So is there any value left in splitting? For those individuals wanting to access their benefits before reaching age 60, the answer is still yes, according to Louise Biti, Asteron’s head of technical services. This is because the government allows individuals retiring before age 60 to withdraw $135,590 of any post 30 June 1983 contributions tax-free (in the 2006/07 tax year). If only one partner has significant pension savings, it is worth splitting so that both individuals can withdraw this tax-free amount.

According to Andrew Buchan, director of financial planning at HLB Mann Judd: “A good strategy is where there is a significant age difference between spouses, as splitting may allow a couple to accumulate more benefits in the older spouse’s super over time. This person would be the first to reach age 60 and take advantage of the tax free status.”

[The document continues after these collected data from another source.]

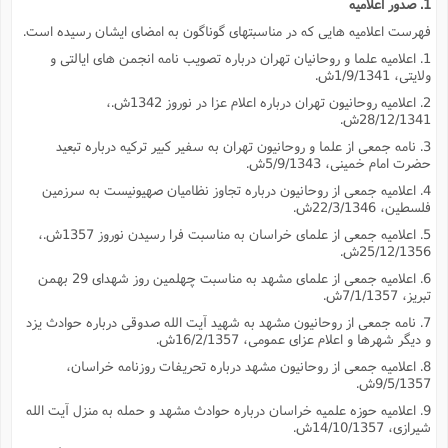
1. صدور اعلامیه
فهرست اعلامیه هایى که در مناسبتهاى گوناگون به امضاى ایشان رسیده است.
1. اعلامیه علما و روحانیان تهران درباره تصویب نامه انجمن هاى ایالتى و
ولایتى، 1/9/1341ش.
2. اعلامیه روحانیون تهران درباره اعلام عزا در نوروز 1342ش.،
28/12/1341ش.
3. نامه جمعى از علما و روحانیون تهران به سفیر کبیر ترکیه درباره تبعید
حضرت امام خمینى، 5/9/1343ش.
4. اعلامیه جمعى از روحانیون درباره تجاوز نظامیان صهیونیست به سرزمین
فلسطین، 22/3/1346ش.
5. اعلامیه جمعى از علماى خراسان به مناسبت فرا رسیدن نوروز 1357ش.،
25/12/1356ش.
6. اعلامیه جمعى از علماى مشهد به مناسبت چهلمین روز شهداى 29 بهمن
تبریز، 7/1/1357ش.
7. نامه جمعى از روحانیون مشهد به شهید آیت الله صدوقى درباره حوادث یزد
و دیگر شهرها و اعلام عزاى عمومى، 16/2/1357ش.
8. اعلامیه جمعى از روحانیون مشهد درباره تحریفات روزنامه خراسان،
9/5/1357ش.
9. اعلامیه حوزه علمیه خراسان درباره حوادث مشهد و حمله به منزل آیت الله
شیرازى، 14/10/1357ش.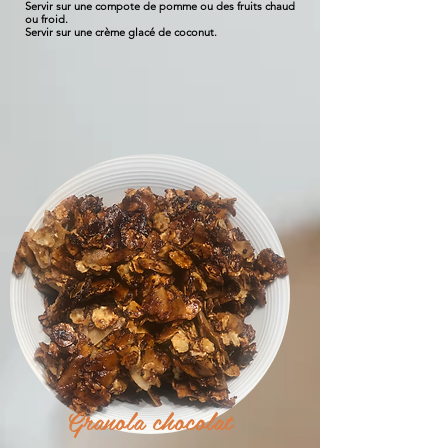
Servir sur une compote de pomme ou des fruits chaud
ou froid.
Servir sur une crème glacé de coconut.
Granola chocolat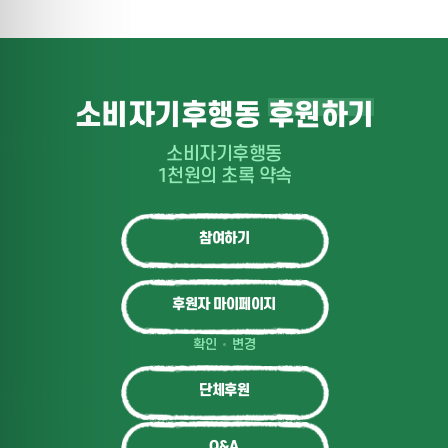
소비자기후행동
후원하기
소비자기후행동
1천원의 초록 약속
참여하기
후원자 마이페이지
확인
변경
단체후원
Q&A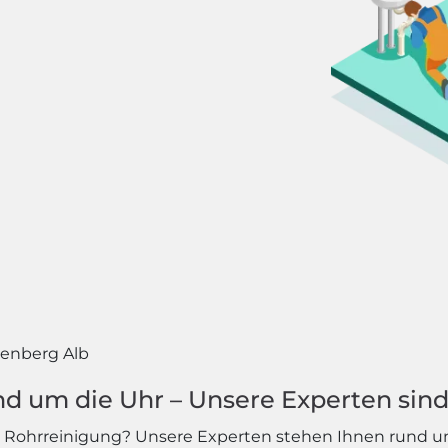
henberg Alb
d um die Uhr – Unsere Experten sind 
e Rohrreinigung? Unsere Experten stehen Ihnen rund um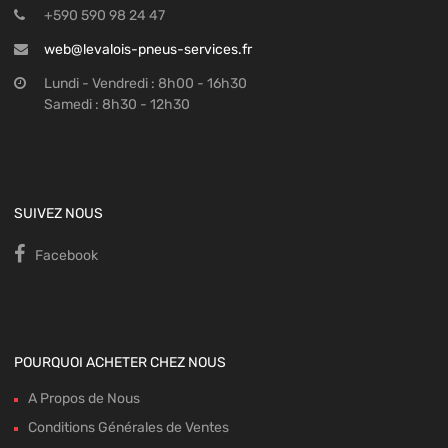
+590 590 98 24 47
web@levalois-pneus-services.fr
Lundi - Vendredi : 8h00 - 16h30
Samedi : 8h30 - 12h30
SUIVEZ NOUS
Facebook
POURQUOI ACHETER CHEZ NOUS
A Propos de Nous
Conditions Générales de Ventes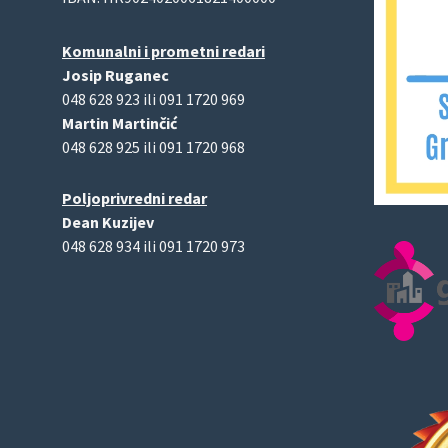
Komunalni i prometni redari
Josip Ruganec
048 628 923 ili 091 1720 969
Martin Martinčić
048 628 925 ili 091 1720 968
Poljoprivredni redar
Dean Kuzijev
048 628 934 ili 091 1720 973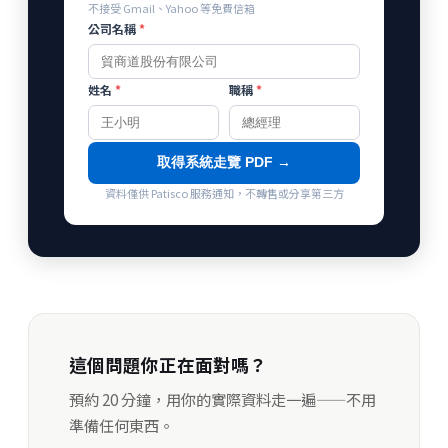
不接受 Gmail、Yahoo 等免費信箱
公司名稱
*
姓名
*
職稱
*
取得系統走覽 PDF →
資料僅供 Patisco 服務通知，不轉售或分享第三方
這個問題你正在面對嗎？
預約 20 分鐘，用你的實際資料走一遍——不用
準備任何東西。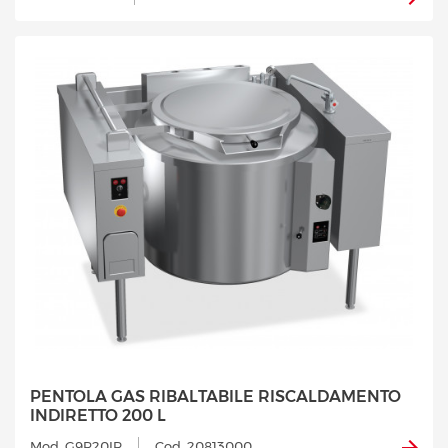
PENTOLA GAS RIBALTABILE RISCALDAMENTO
INDIRETTO 200 L
Mod. G9P20IR
Cod. 20813000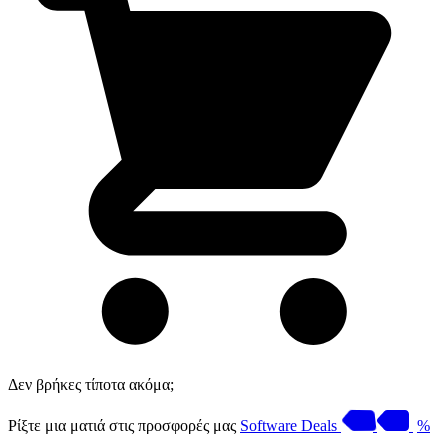
Δεν βρήκες τίποτα ακόμα;
Ρίξτε μια ματιά στις προσφορές μας
Software Deals
%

Biti adds: “Super splitting can be beneficial for couples who want to reduce the effective cost of insurance premiums held through super for a non-working spouse.” She also says that super could be shifted to a partner under pension age in order to increase the assets text exemption for social security payments.

Partners wanting to accumulate savings in their own name to gain control and flexibility may also decide to divide the pot of one spouse in two. And for the more cynical, super splitting might still be a popular strategy if they are concerned that a new government of a different political bent decides to reintroduce the tax on end benefits. By splitting, they can hedge their bets against future changes.

Whether you can actually split your fund monies will depend on the super scheme you are a member of. Super splitting is a voluntary measure, so while the majority of funds have this option available, some do not allow contributions to be divided. Where it is available, both de facto as well as married couples can put it to use. However, it is not an option for those in same sex relationships.

Should you decide to share your super savings, it is generally wisest to do so at the conclusion of the financial year. Biti says that it is only possible to transfer up to 85% of concessional (ie, employer and personal deductible) contributions – sharing after-tax contributions or amounts rolled over to the current fund is not allowed.

Once a figure has been arrived at, the trustee of the superannuation scheme must be notified, and details provided of the account into which the split funds should be allocated. Buchan notes: “The member’s spouse must be aged less than their preservation age or not be permanently retired. If the member’s spouse has reached preservation age, and is under age 65, they must declare that they are not permanently retired at the time the split request is made.” It is not possible to split super to your spouse if they are aged 65 or more.

Finally, it is important to bear in mind that super splitting rules do not apply in cases of divorce or relationship breakdown. In these instances, the court may request in the property settlement that the superannuation funds of one individual be shared with their ex-spouse. However, this process is referred to as transferring super, and is governed by the Family Law Act.